- [PROVIDED ENTRIES]:
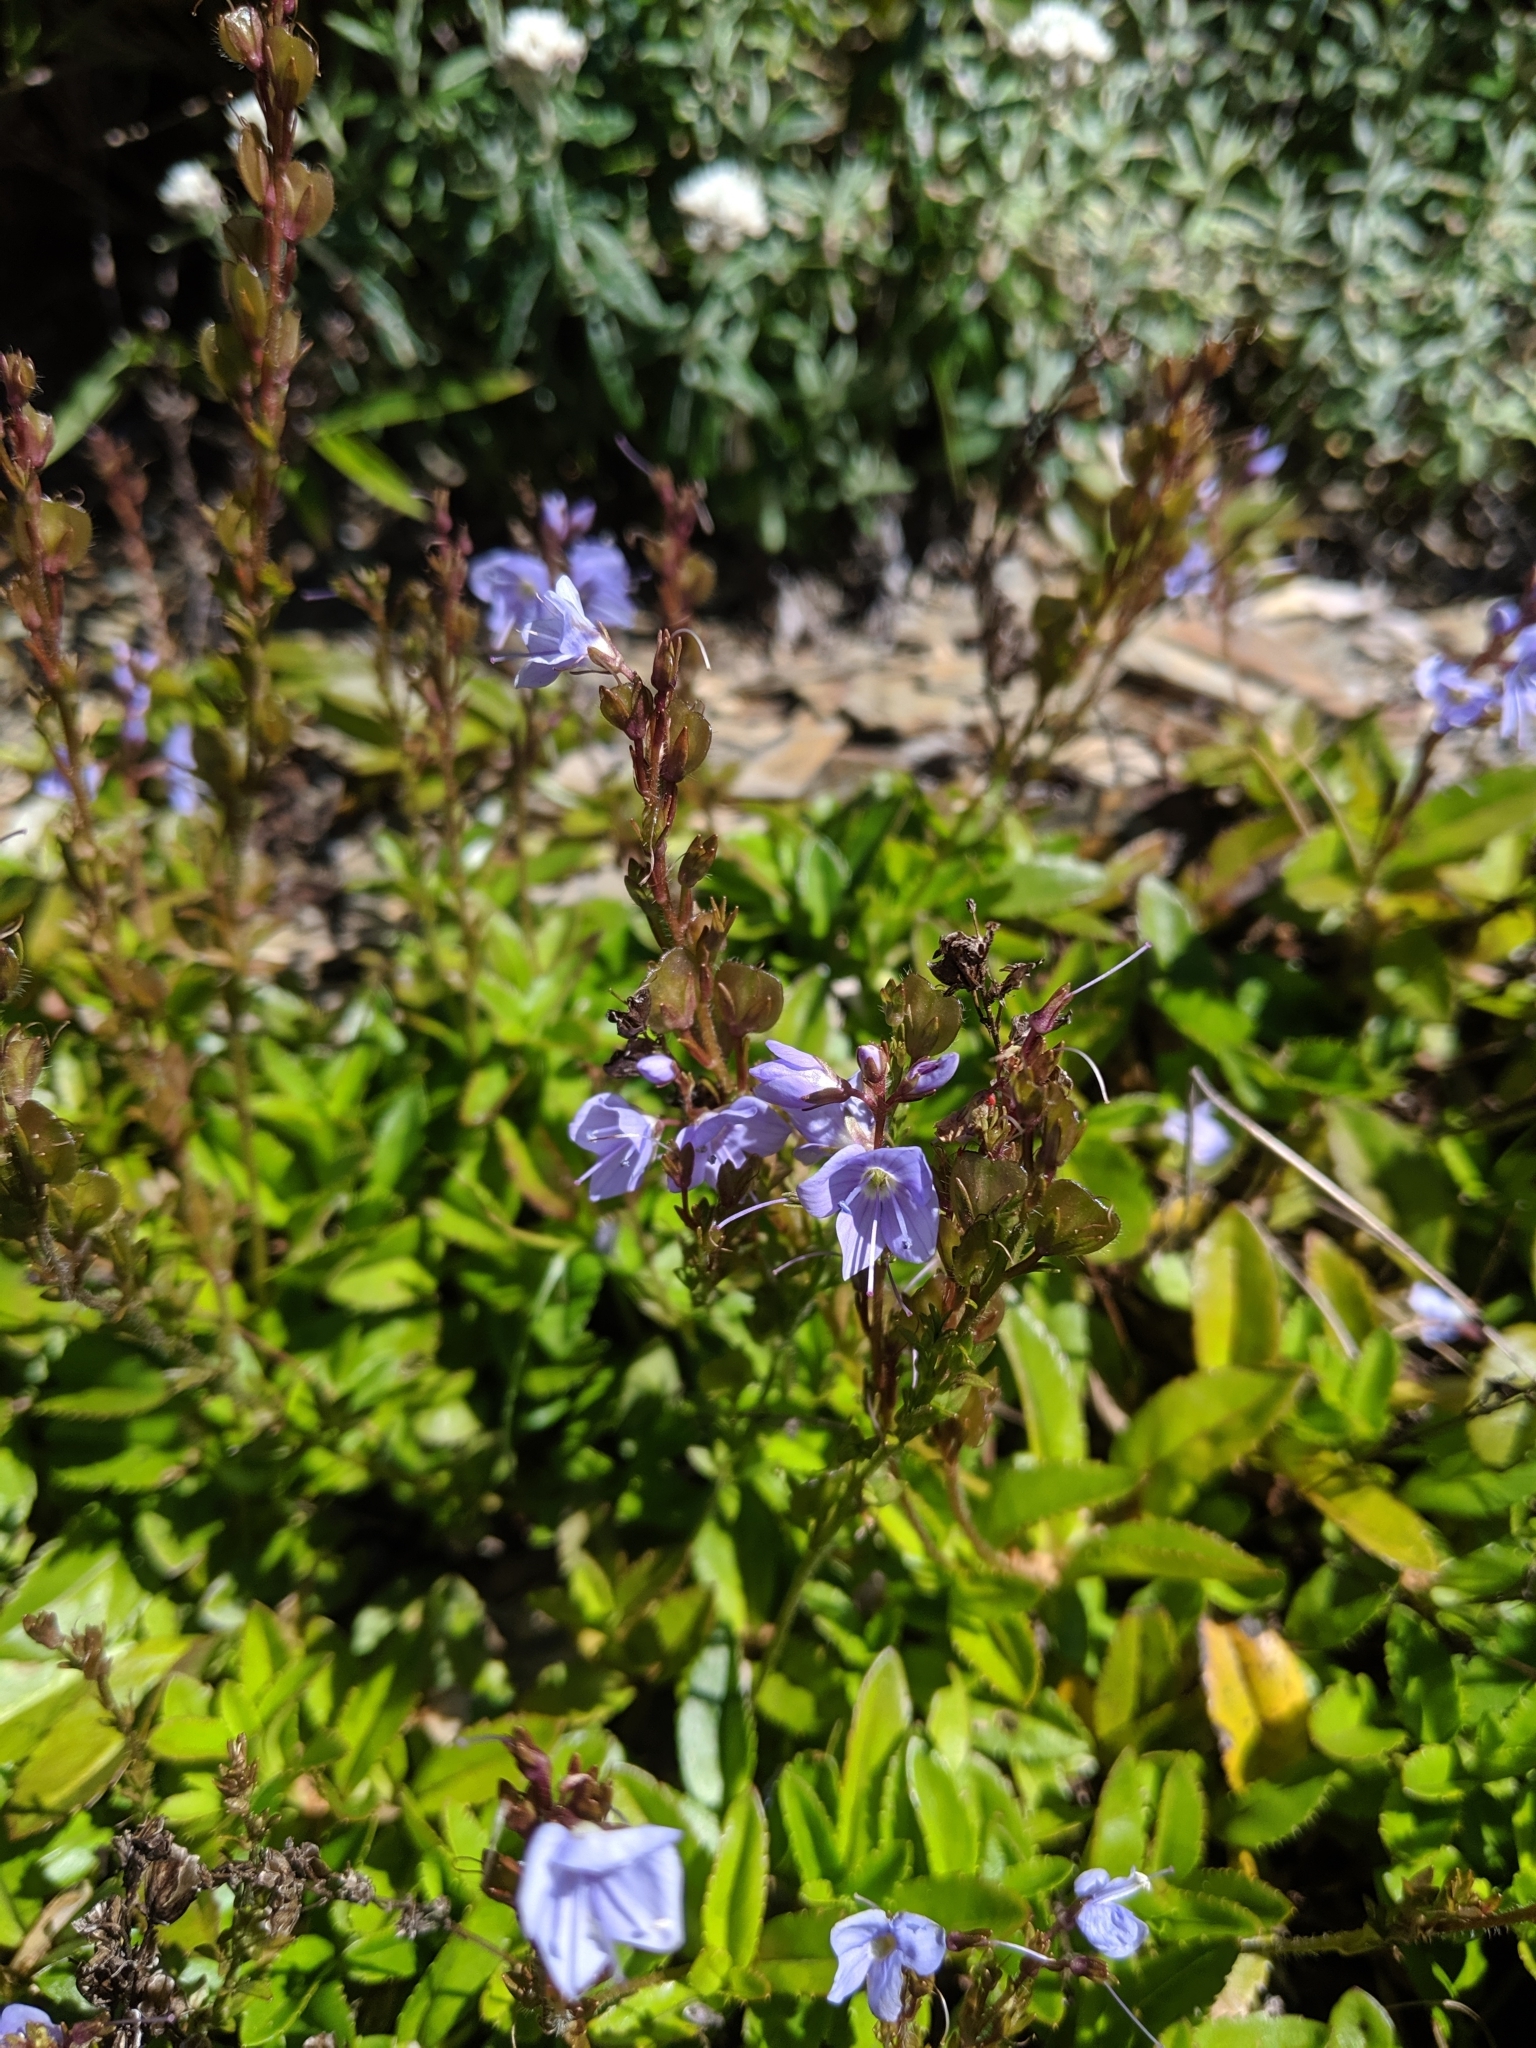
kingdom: Plantae
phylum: Tracheophyta
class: Magnoliopsida
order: Lamiales
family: Plantaginaceae
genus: Veronica
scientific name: Veronica morrisonicola
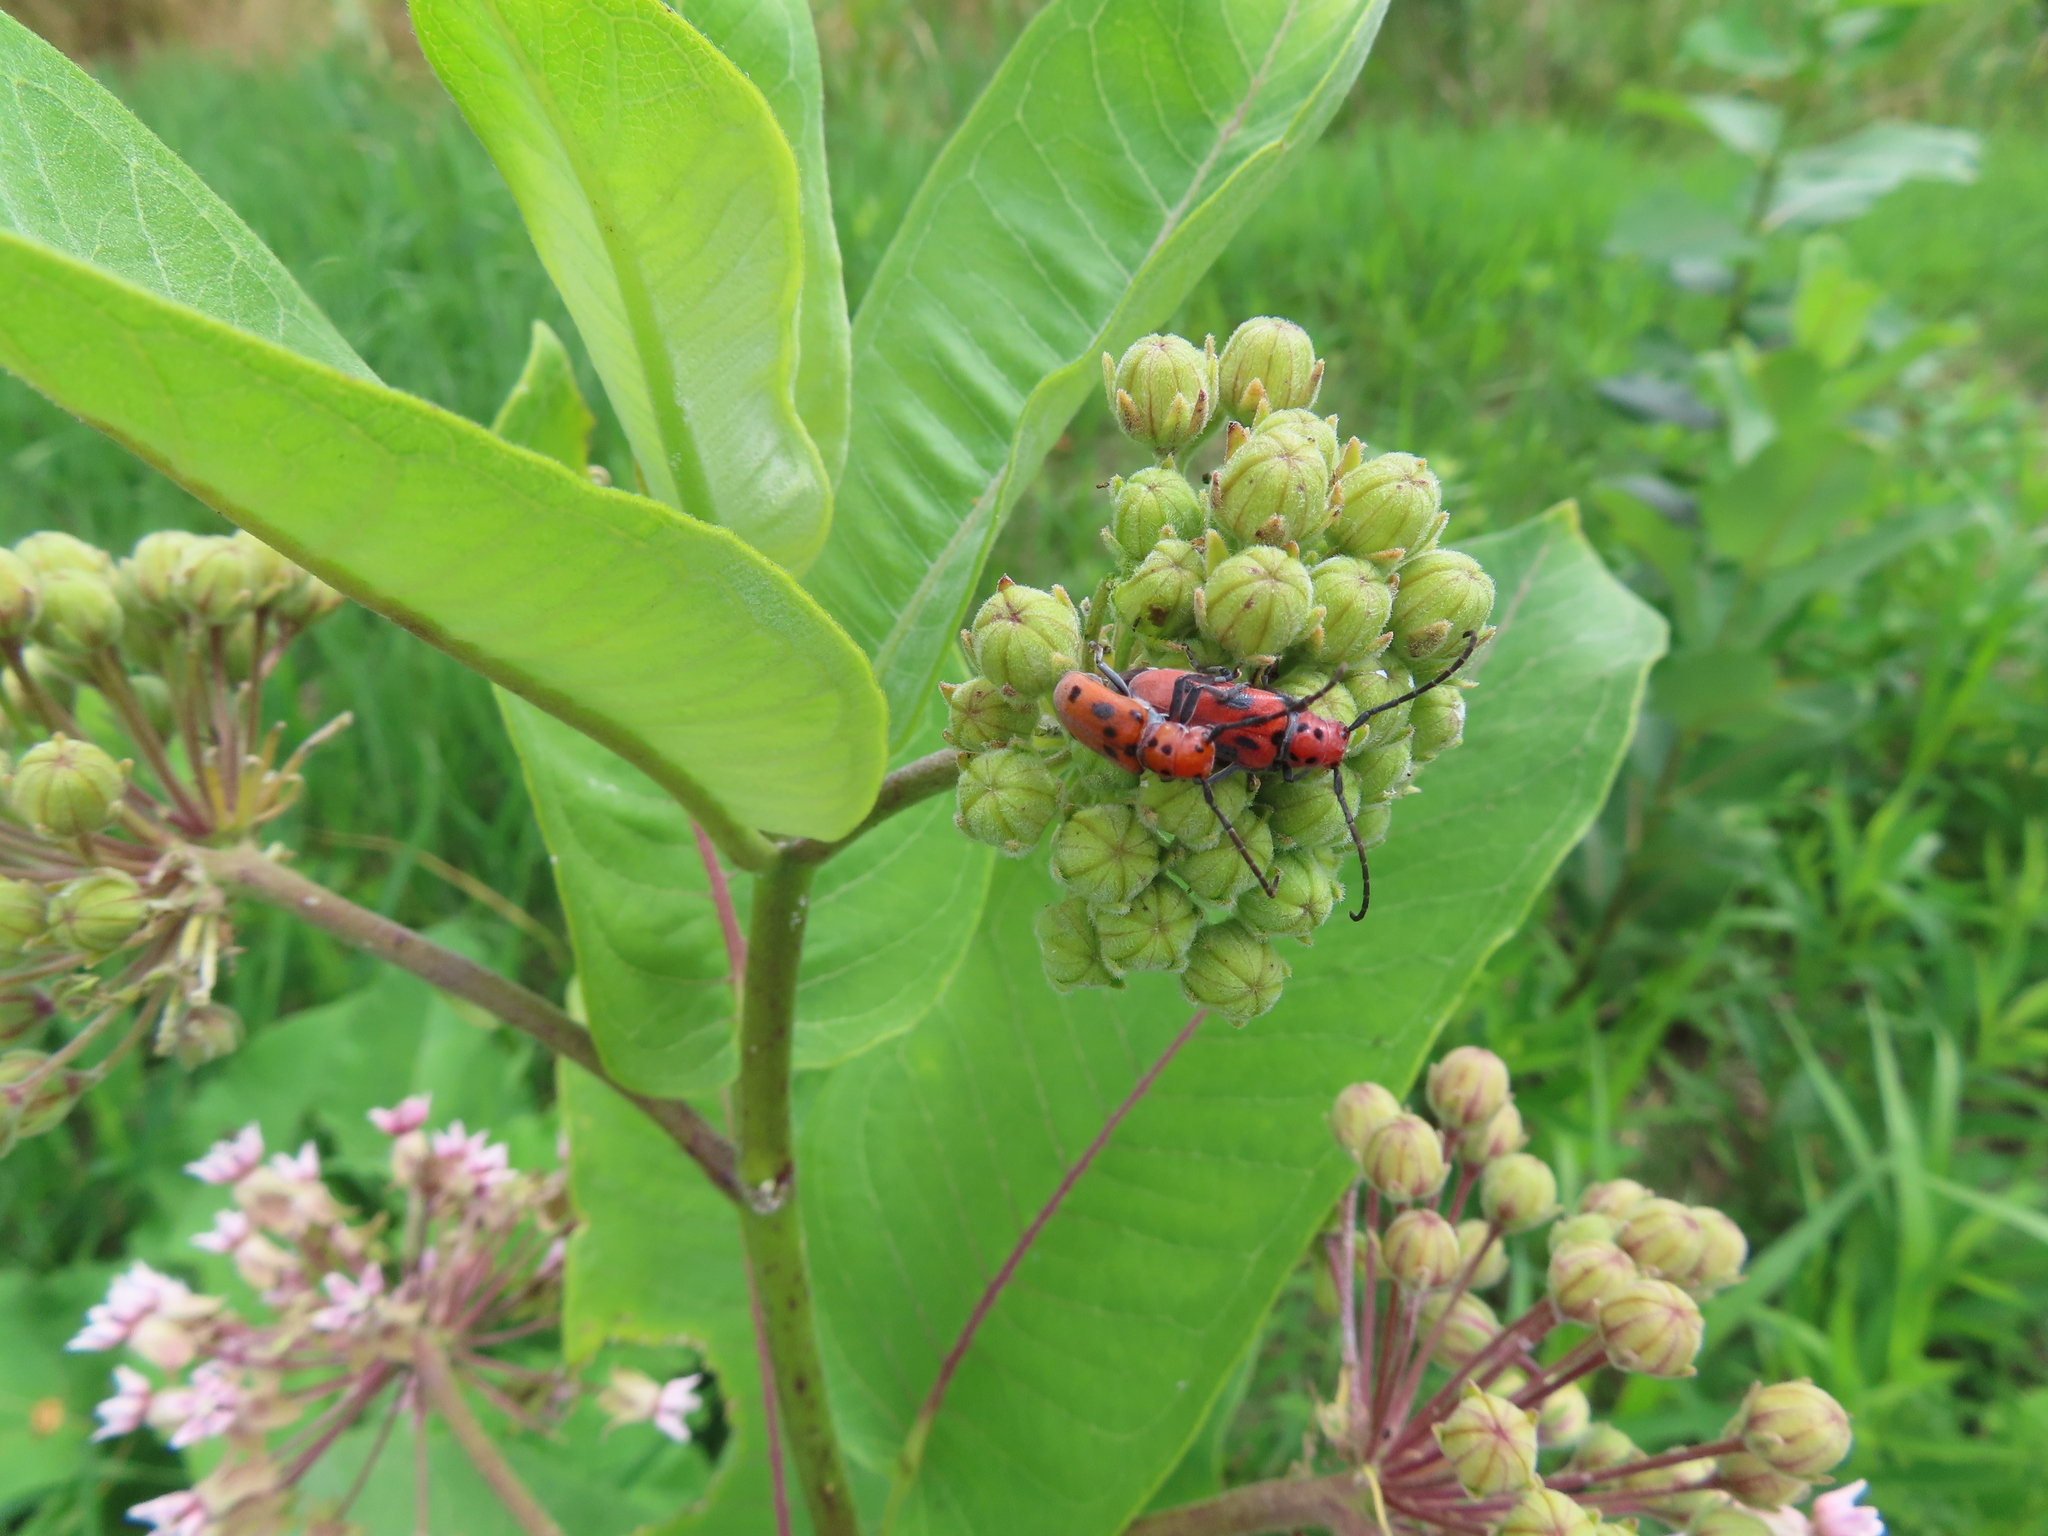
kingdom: Animalia
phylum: Arthropoda
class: Insecta
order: Coleoptera
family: Cerambycidae
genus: Tetraopes
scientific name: Tetraopes tetrophthalmus
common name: Red milkweed beetle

- [INSTRUCTION]:
Format every line of the data above as one numbered list, skipping any blank lines and leaving out the pictures.

- [CORRECT OUTPUT]:
1. kingdom: Plantae
2. phylum: Tracheophyta
3. class: Magnoliopsida
4. order: Lamiales
5. family: Plantaginaceae
6. genus: Veronica
7. scientific name: Veronica morrisonicola
8. kingdom: Animalia
9. phylum: Arthropoda
10. class: Insecta
11. order: Coleoptera
12. family: Cerambycidae
13. genus: Tetraopes
14. scientific name: Tetraopes tetrophthalmus
15. common name: Red milkweed beetle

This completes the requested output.